What you are asked to do: Reproduce every line of the records below verbatim, omitting the pictures.

━━━ Data listing ━━━

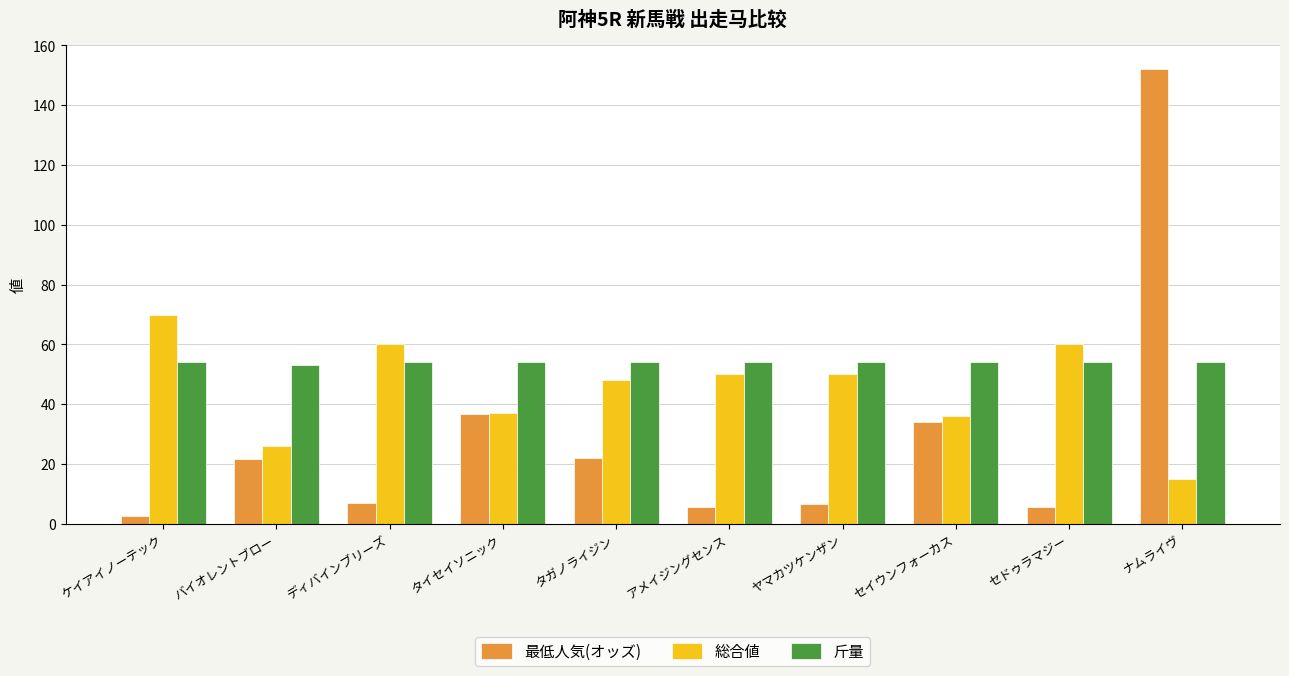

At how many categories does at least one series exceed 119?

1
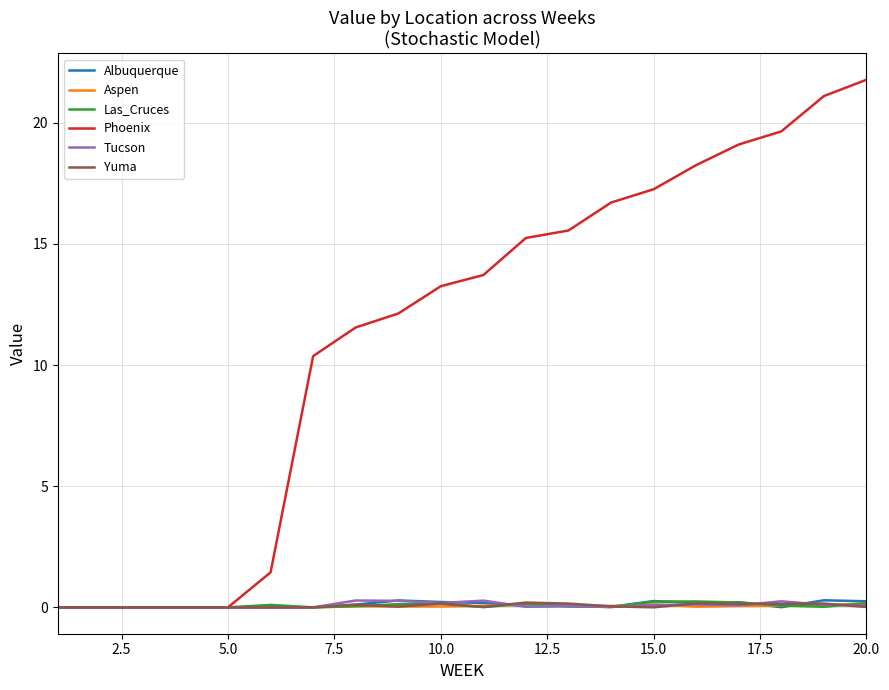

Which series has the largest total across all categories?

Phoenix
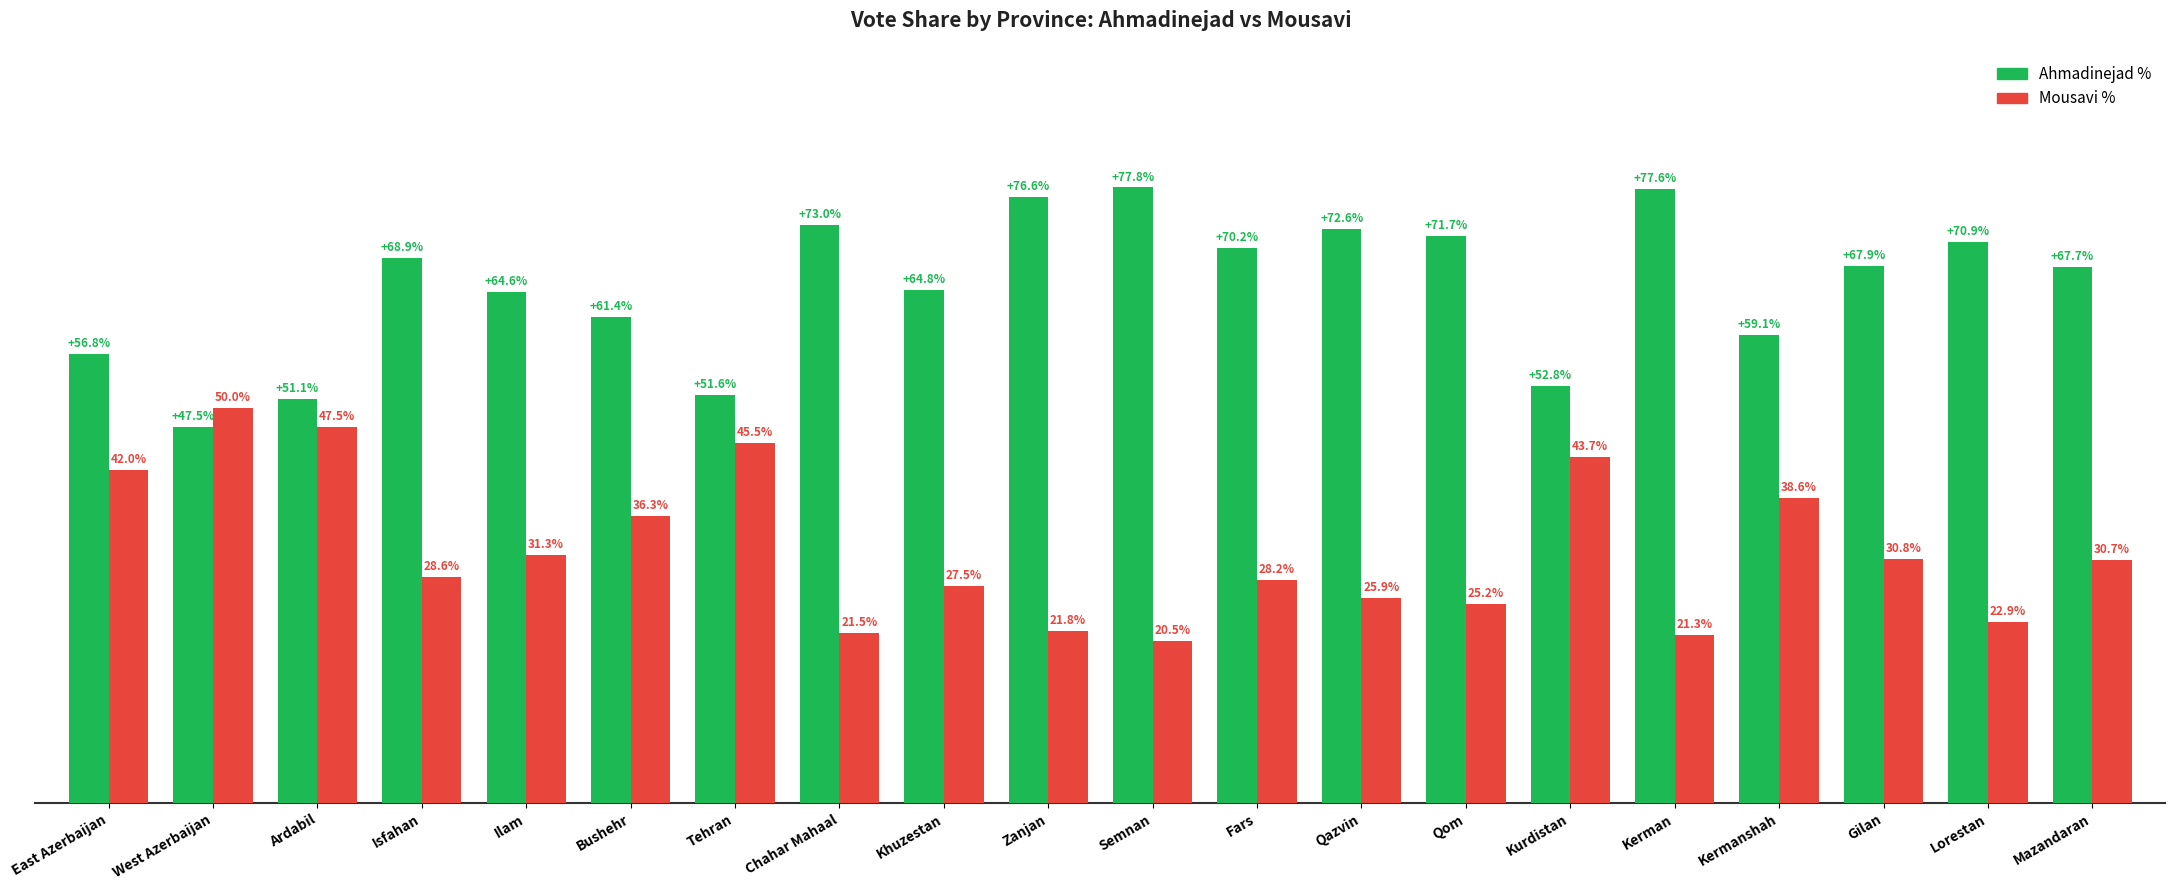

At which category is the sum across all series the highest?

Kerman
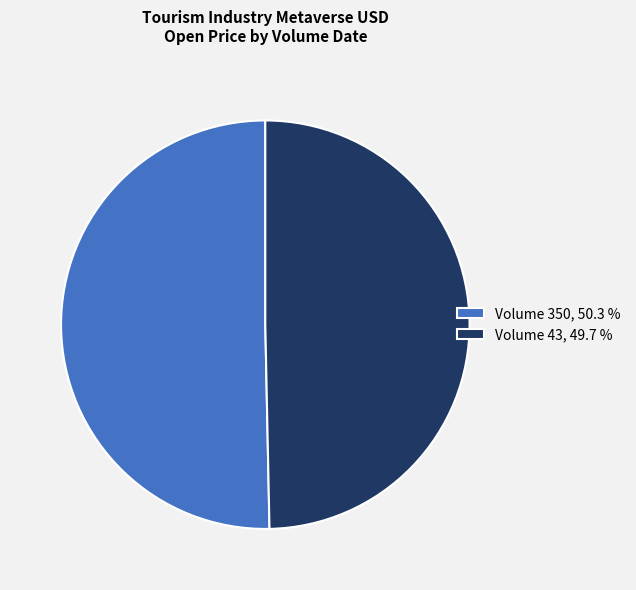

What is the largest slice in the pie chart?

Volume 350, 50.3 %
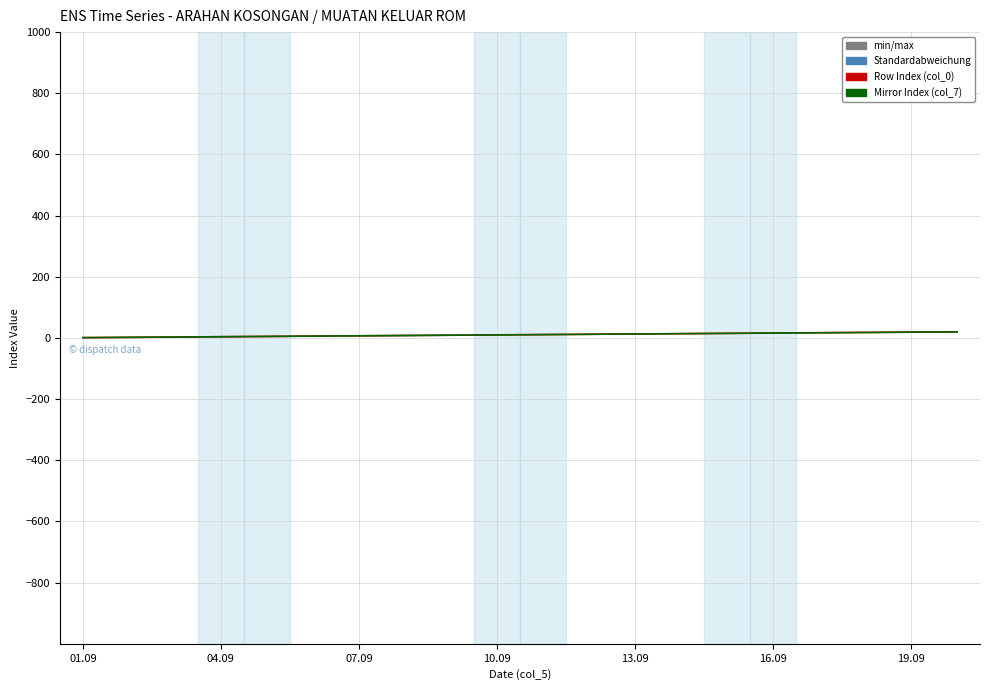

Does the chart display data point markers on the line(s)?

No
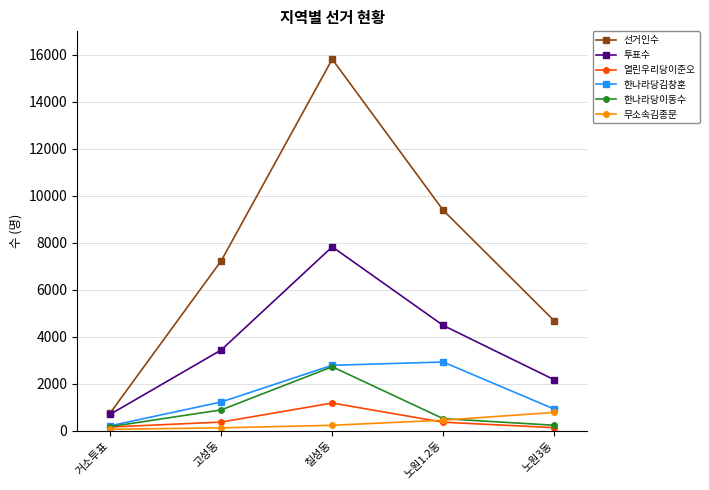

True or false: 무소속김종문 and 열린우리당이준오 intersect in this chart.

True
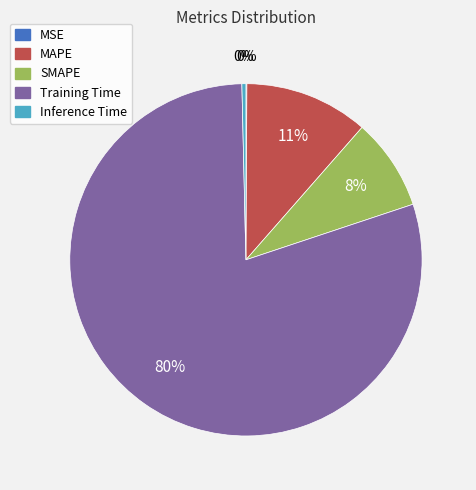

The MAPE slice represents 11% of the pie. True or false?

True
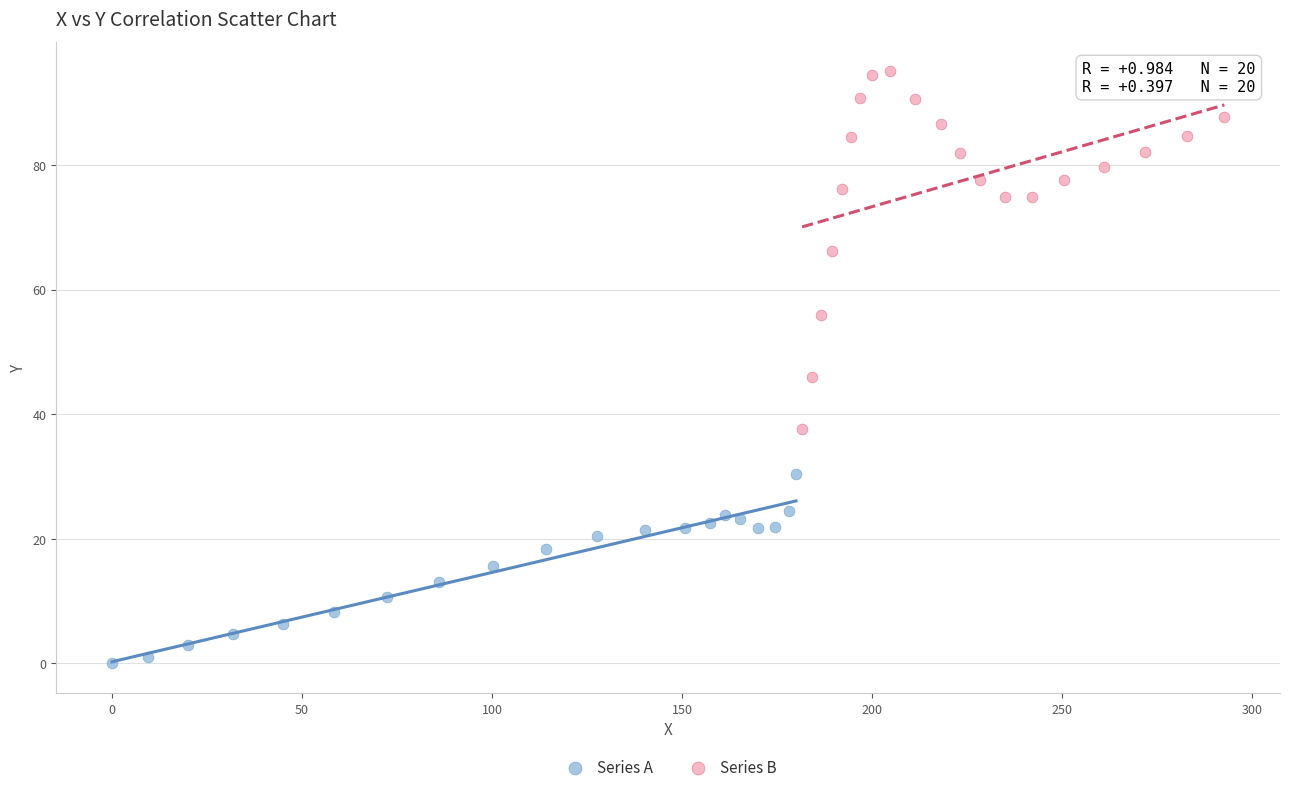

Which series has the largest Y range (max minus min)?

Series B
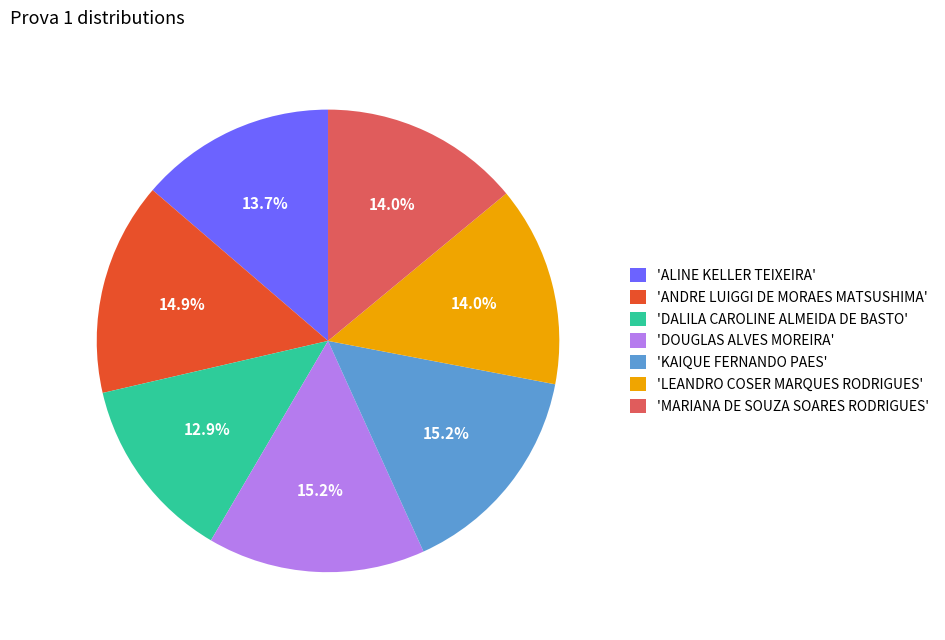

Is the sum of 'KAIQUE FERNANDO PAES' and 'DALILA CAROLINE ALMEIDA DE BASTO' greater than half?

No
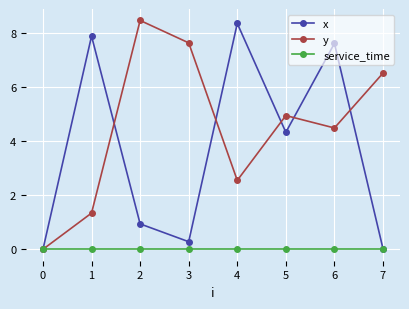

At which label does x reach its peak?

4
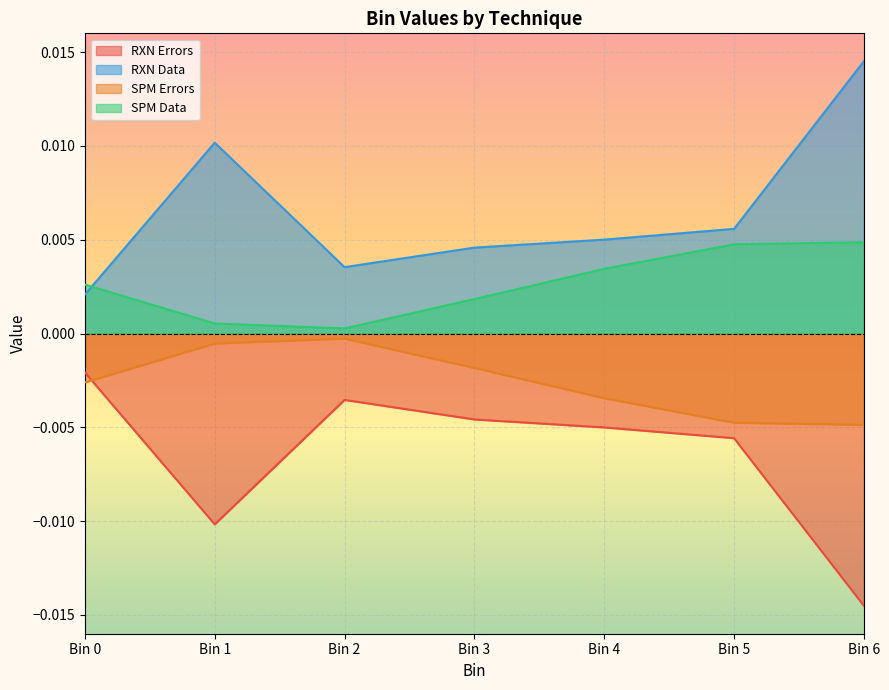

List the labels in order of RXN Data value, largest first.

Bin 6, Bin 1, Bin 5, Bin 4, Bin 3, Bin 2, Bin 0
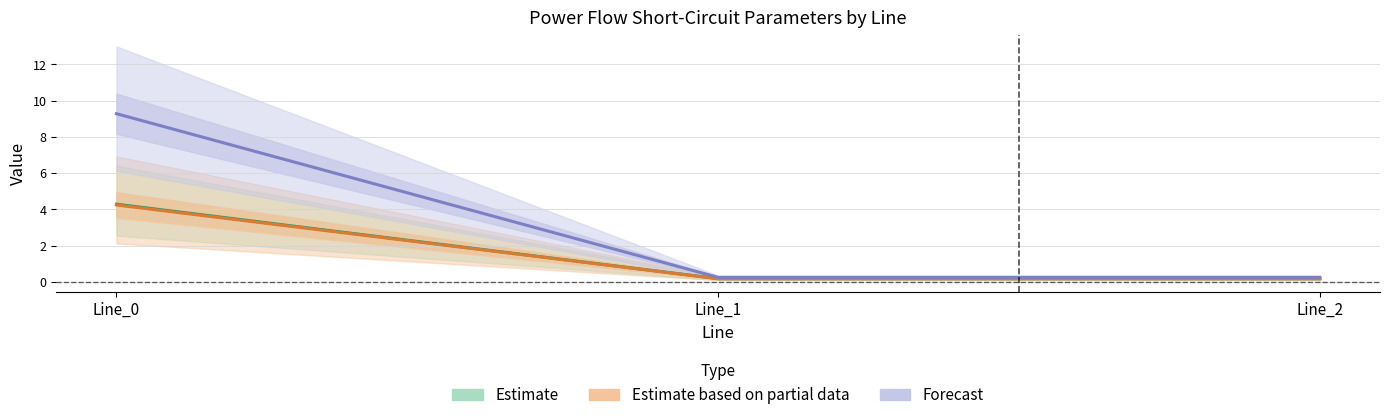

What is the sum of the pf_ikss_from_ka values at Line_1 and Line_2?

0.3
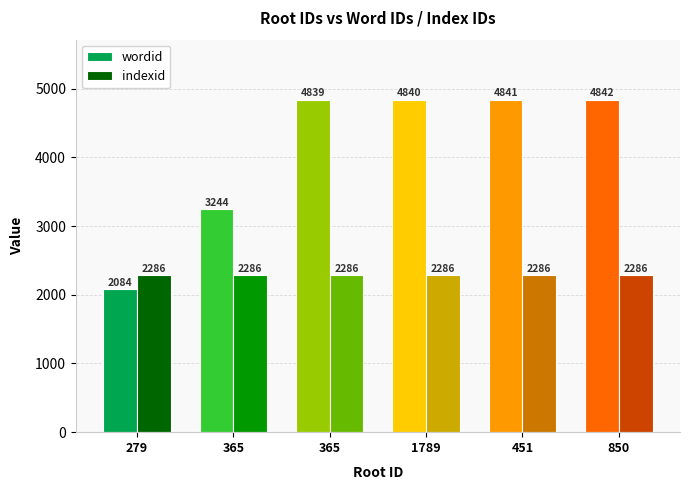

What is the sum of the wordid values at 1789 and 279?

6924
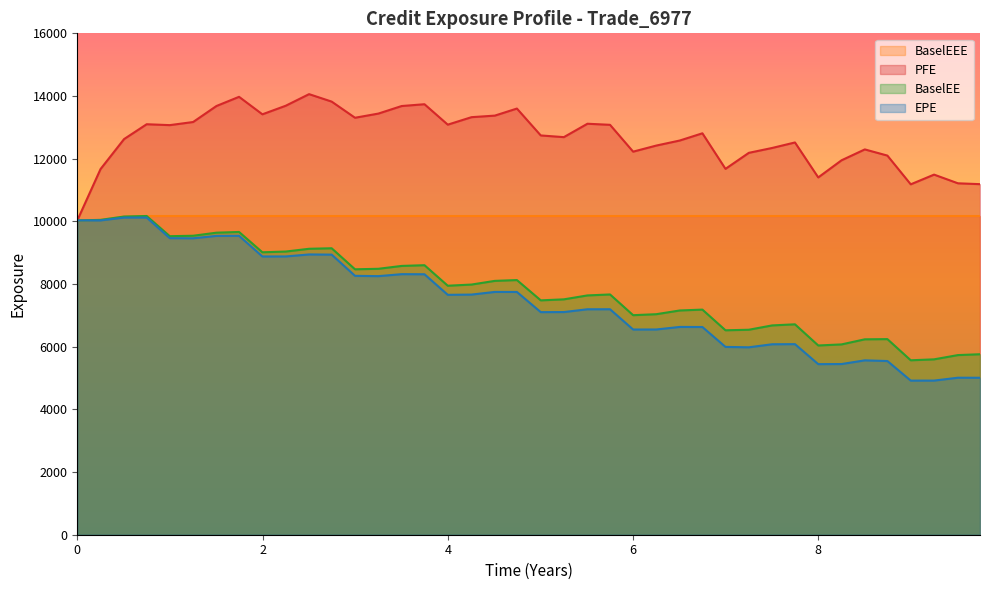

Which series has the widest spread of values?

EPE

━━━

Solution:
At how many categories does at least one series exceed 119?

1

Which series has the largest total across all categories?

Phoenix

At which category is the sum across all series the highest?

Kerman

What is the largest slice in the pie chart?

Volume 350, 50.3 %

Does the chart display data point markers on the line(s)?

No

True or false: 무소속김종문 and 열린우리당이준오 intersect in this chart.

True

The MAPE slice represents 11% of the pie. True or false?

True

Which series has the largest Y range (max minus min)?

Series B

Is the sum of 'KAIQUE FERNANDO PAES' and 'DALILA CAROLINE ALMEIDA DE BASTO' greater than half?

No

At which label does x reach its peak?

4

List the labels in order of RXN Data value, largest first.

Bin 6, Bin 1, Bin 5, Bin 4, Bin 3, Bin 2, Bin 0

What is the sum of the pf_ikss_from_ka values at Line_1 and Line_2?

0.3

What is the sum of the wordid values at 1789 and 279?

6924

Which series has the widest spread of values?

EPE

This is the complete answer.